(Transcribed page contents)
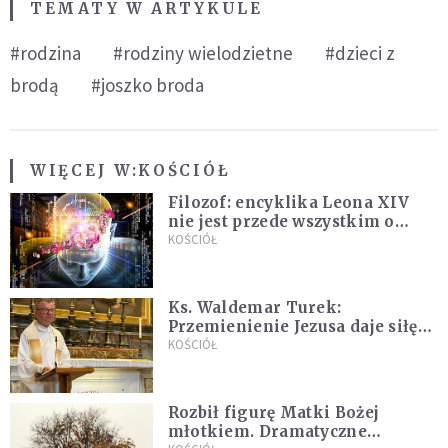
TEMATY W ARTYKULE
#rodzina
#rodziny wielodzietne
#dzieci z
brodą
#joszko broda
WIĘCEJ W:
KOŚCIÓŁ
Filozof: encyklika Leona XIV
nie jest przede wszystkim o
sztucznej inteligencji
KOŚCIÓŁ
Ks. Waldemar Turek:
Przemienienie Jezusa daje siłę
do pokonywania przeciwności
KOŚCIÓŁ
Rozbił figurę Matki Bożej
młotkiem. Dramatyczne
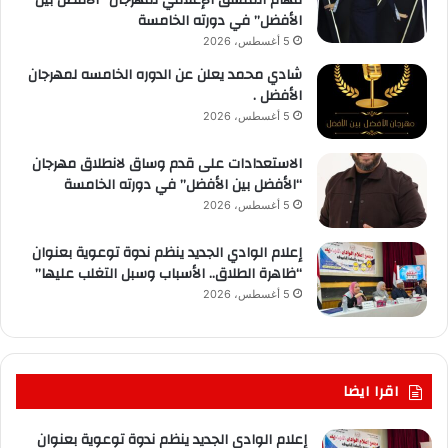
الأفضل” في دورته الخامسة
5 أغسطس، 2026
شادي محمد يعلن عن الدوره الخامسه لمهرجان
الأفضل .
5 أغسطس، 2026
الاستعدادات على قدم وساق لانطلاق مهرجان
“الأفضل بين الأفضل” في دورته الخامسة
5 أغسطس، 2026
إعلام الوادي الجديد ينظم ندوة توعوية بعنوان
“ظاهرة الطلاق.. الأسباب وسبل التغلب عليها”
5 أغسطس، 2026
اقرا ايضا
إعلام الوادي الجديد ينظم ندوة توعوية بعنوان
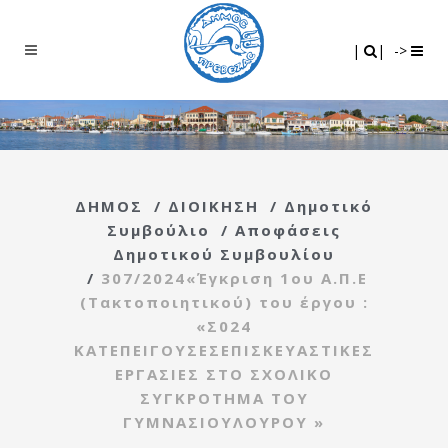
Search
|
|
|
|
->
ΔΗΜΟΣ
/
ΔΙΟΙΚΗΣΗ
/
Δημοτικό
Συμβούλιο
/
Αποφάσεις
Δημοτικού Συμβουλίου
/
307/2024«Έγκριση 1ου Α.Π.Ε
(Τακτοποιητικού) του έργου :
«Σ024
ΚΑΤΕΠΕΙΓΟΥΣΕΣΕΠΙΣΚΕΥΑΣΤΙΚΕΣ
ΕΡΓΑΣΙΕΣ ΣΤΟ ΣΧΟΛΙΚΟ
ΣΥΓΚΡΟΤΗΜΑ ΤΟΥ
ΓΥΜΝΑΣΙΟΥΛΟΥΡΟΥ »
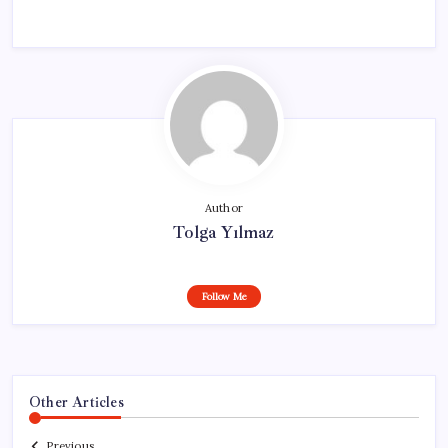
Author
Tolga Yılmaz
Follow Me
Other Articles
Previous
--
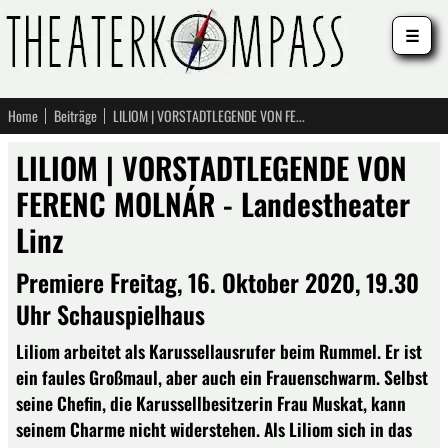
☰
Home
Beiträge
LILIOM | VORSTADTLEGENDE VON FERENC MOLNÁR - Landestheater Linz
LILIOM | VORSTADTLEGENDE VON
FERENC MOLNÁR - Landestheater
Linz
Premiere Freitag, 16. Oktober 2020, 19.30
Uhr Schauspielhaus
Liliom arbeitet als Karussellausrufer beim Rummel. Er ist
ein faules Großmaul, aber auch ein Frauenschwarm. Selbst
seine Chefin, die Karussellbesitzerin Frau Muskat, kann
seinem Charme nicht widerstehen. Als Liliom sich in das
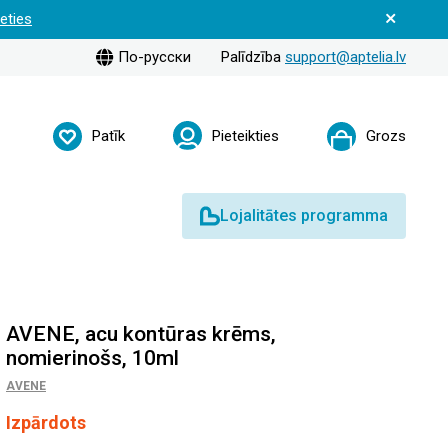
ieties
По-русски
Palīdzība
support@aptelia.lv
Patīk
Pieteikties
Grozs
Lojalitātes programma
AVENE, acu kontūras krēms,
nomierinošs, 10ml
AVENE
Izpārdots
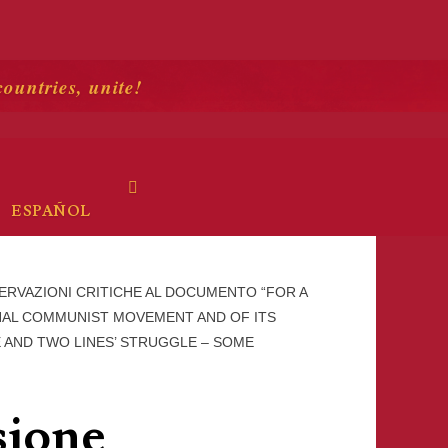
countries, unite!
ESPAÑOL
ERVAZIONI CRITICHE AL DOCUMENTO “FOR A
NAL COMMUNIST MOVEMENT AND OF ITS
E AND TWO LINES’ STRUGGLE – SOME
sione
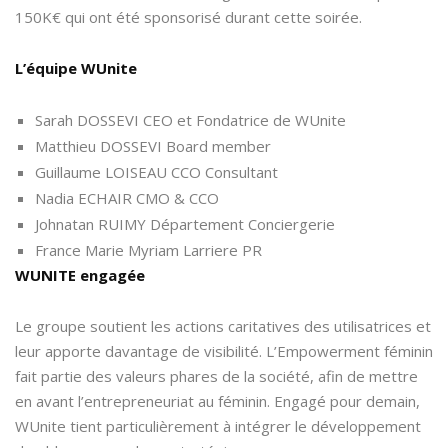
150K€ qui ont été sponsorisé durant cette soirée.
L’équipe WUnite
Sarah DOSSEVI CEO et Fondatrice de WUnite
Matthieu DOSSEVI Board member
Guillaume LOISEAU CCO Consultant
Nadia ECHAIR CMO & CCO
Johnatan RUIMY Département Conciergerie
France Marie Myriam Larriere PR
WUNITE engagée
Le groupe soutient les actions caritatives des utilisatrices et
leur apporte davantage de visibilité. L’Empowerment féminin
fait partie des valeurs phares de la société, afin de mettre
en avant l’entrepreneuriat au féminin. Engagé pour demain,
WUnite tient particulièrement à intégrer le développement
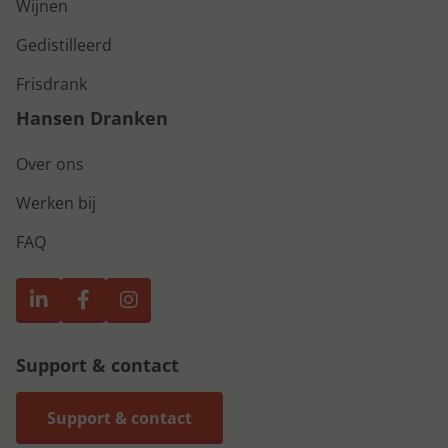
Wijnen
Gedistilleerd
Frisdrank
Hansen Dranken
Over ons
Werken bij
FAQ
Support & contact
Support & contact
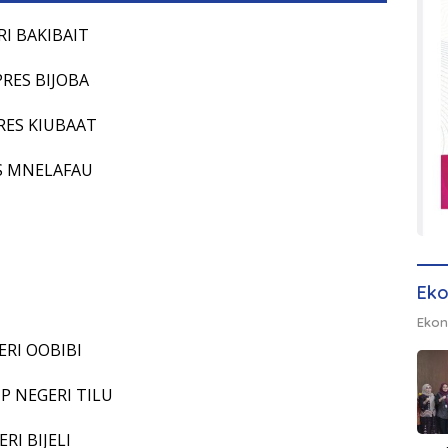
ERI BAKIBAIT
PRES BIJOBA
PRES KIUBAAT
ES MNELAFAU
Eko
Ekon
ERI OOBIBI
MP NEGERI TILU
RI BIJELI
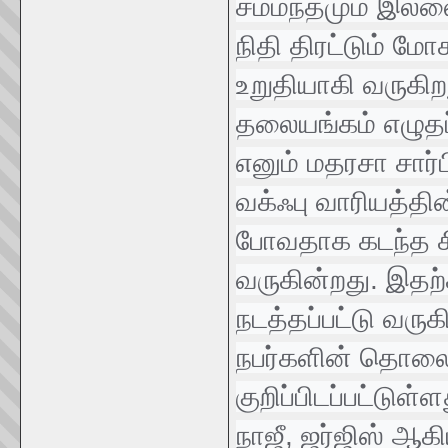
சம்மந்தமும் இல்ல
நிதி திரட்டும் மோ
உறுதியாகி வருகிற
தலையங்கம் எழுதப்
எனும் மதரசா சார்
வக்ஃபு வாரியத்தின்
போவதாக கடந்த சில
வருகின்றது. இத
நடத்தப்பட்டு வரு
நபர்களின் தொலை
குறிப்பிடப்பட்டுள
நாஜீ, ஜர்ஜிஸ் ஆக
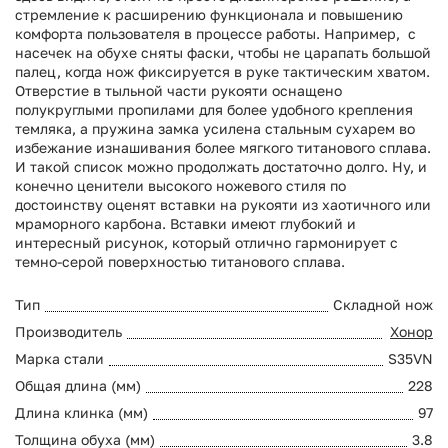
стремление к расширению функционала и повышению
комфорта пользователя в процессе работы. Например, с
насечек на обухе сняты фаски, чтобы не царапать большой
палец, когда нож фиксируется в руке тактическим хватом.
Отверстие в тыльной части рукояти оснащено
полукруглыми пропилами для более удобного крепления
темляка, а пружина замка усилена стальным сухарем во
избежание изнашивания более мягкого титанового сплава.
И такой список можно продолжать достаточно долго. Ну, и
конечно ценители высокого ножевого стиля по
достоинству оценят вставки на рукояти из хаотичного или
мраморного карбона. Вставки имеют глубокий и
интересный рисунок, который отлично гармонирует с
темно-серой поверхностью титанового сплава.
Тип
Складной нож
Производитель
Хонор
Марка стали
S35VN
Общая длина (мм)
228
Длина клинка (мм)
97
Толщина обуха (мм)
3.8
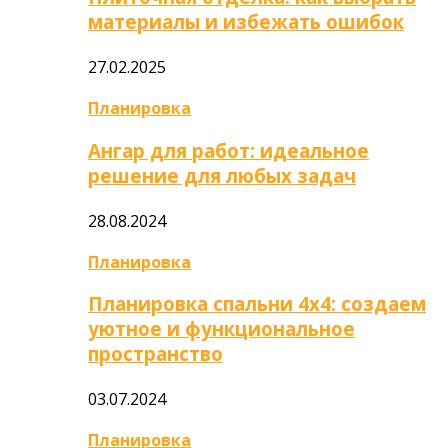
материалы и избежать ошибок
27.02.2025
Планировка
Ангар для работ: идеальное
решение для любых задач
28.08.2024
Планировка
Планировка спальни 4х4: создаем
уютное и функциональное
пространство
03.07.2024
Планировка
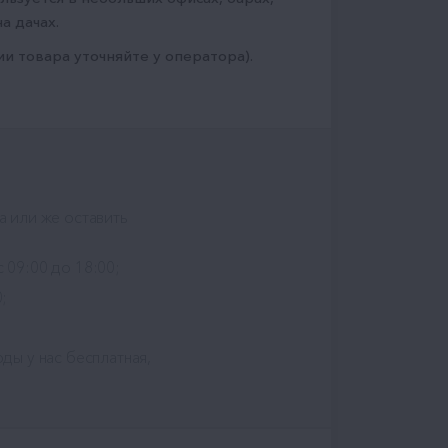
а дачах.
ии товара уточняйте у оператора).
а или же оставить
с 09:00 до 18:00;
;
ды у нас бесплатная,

• **Work to be completed**:
List every line of the listing above that contains the word "Landestheater", one per line.

• **Written answer**:
LILIOM | VORSTADTLEGENDE VON FERENC MOLNÁR - Landestheater Linz
FERENC MOLNÁR - Landestheater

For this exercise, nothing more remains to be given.